About this task: Exactly as written, give again the line with "Fit a 3-D box to the sliding" and all subsequent lines through the end of the records.

Records shown:
□ □ □ □ □
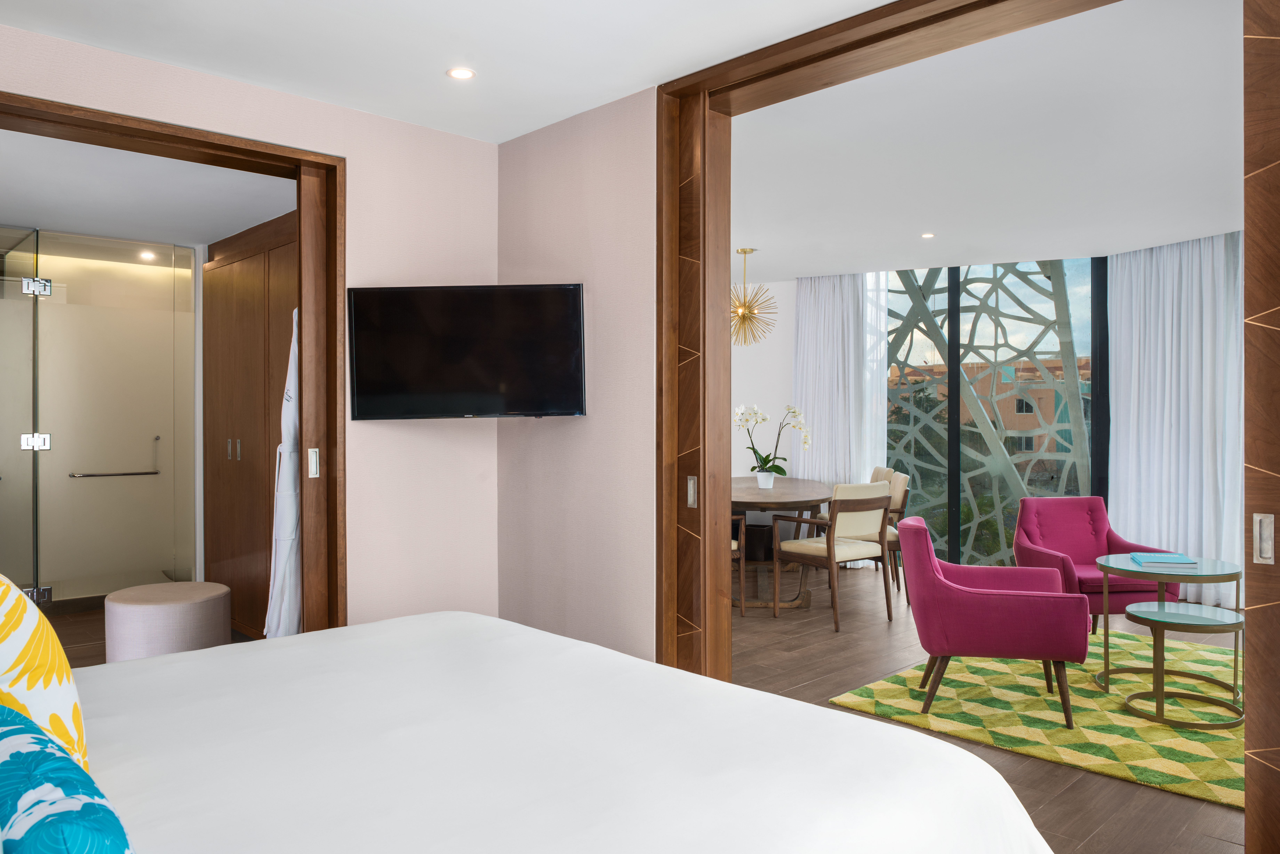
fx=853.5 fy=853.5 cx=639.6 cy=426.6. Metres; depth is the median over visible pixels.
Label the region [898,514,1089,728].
pink armchair
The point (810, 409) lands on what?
curtain
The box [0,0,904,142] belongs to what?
bedroom ceiling
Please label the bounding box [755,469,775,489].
flower pot
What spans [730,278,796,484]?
dining room wall
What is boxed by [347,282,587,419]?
television
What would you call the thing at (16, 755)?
blue pillow
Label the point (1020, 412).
building
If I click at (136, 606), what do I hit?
pouf
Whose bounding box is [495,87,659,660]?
right wall
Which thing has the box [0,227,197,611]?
shower enclosure
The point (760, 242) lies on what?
living room ceiling
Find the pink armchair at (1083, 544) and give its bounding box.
[1012,496,1177,635]
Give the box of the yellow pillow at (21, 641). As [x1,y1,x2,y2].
[0,574,88,778]
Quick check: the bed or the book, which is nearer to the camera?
the bed
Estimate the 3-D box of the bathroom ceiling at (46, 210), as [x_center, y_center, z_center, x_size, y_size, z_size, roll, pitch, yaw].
[-2.886,-1.231,4.389,2.250,0.112,3.285,0,0,-44]
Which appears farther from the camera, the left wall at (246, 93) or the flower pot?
the flower pot
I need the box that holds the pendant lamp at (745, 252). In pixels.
[730,247,777,346]
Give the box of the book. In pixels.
[1127,551,1200,567]
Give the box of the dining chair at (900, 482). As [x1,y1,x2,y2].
[862,466,909,597]
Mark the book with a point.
(1158, 559)
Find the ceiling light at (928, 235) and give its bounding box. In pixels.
[920,231,935,238]
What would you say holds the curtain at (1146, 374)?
hanging from the living room ceiling at (760, 242)
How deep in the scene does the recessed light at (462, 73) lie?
3.11 m
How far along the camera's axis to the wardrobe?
4.77 m
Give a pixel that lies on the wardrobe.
(231, 292)
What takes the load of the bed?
on the floor at (1068, 823)
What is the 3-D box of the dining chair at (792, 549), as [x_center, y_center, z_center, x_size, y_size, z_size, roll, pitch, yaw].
[1.250,0.786,5.455,0.555,0.885,0.588,0,0,-44]
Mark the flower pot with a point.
(760, 476)
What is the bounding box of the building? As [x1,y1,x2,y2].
[895,355,1090,462]
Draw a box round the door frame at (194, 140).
[0,91,346,638]
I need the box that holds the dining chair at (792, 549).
[771,481,894,630]
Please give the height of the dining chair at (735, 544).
0.896 m
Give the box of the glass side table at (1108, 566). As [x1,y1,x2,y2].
[1094,553,1238,701]
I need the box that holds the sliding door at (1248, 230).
[1242,0,1279,853]
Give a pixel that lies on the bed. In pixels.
(572, 770)
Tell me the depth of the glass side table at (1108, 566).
3.83 m
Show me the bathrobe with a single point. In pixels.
(289, 536)
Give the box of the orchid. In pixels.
[733,401,810,478]
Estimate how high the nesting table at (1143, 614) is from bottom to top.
0.430 m
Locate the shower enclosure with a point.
(94, 312)
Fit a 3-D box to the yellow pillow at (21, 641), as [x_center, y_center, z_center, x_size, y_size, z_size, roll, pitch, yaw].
[-1.114,0.425,1.436,0.273,0.488,0.529,0,0,-44]
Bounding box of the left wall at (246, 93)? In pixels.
[0,18,497,630]
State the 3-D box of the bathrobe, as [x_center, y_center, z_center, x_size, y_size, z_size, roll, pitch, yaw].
[-1.442,0.230,3.610,0.262,1.602,0.255,0,0,-44]
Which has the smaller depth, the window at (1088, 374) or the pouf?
the pouf
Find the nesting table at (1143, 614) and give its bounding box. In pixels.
[1126,605,1242,731]
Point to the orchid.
(765, 462)
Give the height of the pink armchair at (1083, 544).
0.787 m
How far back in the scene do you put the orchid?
6.28 m
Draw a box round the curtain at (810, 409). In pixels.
[791,271,892,552]
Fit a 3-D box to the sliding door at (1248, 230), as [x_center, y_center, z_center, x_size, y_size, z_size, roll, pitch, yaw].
[1.734,0.013,1.721,0.084,2.520,0.861,0,0,-44]
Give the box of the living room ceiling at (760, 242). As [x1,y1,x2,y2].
[733,0,1244,281]
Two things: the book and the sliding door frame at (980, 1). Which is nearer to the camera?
the sliding door frame at (980, 1)
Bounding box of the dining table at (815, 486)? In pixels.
[729,474,829,611]
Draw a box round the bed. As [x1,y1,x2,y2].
[32,609,1055,853]
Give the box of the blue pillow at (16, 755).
[0,702,134,853]
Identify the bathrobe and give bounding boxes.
[265,304,302,638]
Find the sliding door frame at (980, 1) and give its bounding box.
[655,0,1126,678]
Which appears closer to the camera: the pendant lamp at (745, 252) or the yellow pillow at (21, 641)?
the yellow pillow at (21, 641)
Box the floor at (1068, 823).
[724,567,1241,853]
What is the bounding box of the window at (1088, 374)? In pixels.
[886,258,1107,573]
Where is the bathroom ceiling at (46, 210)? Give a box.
[0,129,295,247]
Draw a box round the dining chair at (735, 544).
[731,511,746,615]
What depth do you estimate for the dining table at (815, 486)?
5.89 m
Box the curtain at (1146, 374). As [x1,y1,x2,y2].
[1103,231,1243,609]
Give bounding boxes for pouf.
[103,580,231,662]
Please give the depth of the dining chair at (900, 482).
6.62 m
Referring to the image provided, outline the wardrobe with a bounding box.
[204,214,298,640]
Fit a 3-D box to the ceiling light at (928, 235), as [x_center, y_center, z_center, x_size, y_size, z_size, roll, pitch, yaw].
[1.961,-1.302,5.814,0.120,0.011,0.118,0,0,-44]
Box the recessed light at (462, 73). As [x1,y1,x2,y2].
[446,66,475,79]
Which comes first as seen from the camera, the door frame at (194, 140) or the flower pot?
the door frame at (194, 140)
□ □ □ □ □
Response below:
Fit a 3-D box to the sliding door at (1248, 230), as [x_center, y_center, z_center, x_size, y_size, z_size, roll, pitch, yaw].
[1.734,0.013,1.721,0.084,2.520,0.861,0,0,-44]
Give the box of the living room ceiling at (760, 242). As [x1,y1,x2,y2].
[733,0,1244,281]
Two things: the book and the sliding door frame at (980, 1). Which is nearer to the camera?
the sliding door frame at (980, 1)
Bounding box of the dining table at (815, 486)? In pixels.
[729,474,829,611]
Draw a box round the bed. As [x1,y1,x2,y2].
[32,609,1055,853]
Give the box of the blue pillow at (16, 755).
[0,702,134,853]
Identify the bathrobe and give bounding boxes.
[265,304,302,638]
Find the sliding door frame at (980, 1) and give its bounding box.
[655,0,1126,678]
Which appears closer to the camera: the pendant lamp at (745, 252) or the yellow pillow at (21, 641)?
the yellow pillow at (21, 641)
Box the floor at (1068, 823).
[724,567,1241,853]
What is the bounding box of the window at (1088, 374)? In pixels.
[886,258,1107,573]
Where is the bathroom ceiling at (46, 210)? Give a box.
[0,129,295,247]
Draw a box round the dining chair at (735, 544).
[731,511,746,615]
What depth do you estimate for the dining table at (815, 486)?
5.89 m
Box the curtain at (1146, 374). As [x1,y1,x2,y2].
[1103,231,1243,609]
Give bounding boxes for pouf.
[103,580,231,662]
Please give the depth of the dining chair at (900, 482).
6.62 m
Referring to the image provided, outline the wardrobe with a bounding box.
[204,214,298,640]
Fit a 3-D box to the ceiling light at (928, 235), as [x_center, y_center, z_center, x_size, y_size, z_size, roll, pitch, yaw].
[1.961,-1.302,5.814,0.120,0.011,0.118,0,0,-44]
Box the recessed light at (462, 73). As [x1,y1,x2,y2].
[446,66,475,79]
Which comes first as seen from the camera, the door frame at (194, 140) or the flower pot?
the door frame at (194, 140)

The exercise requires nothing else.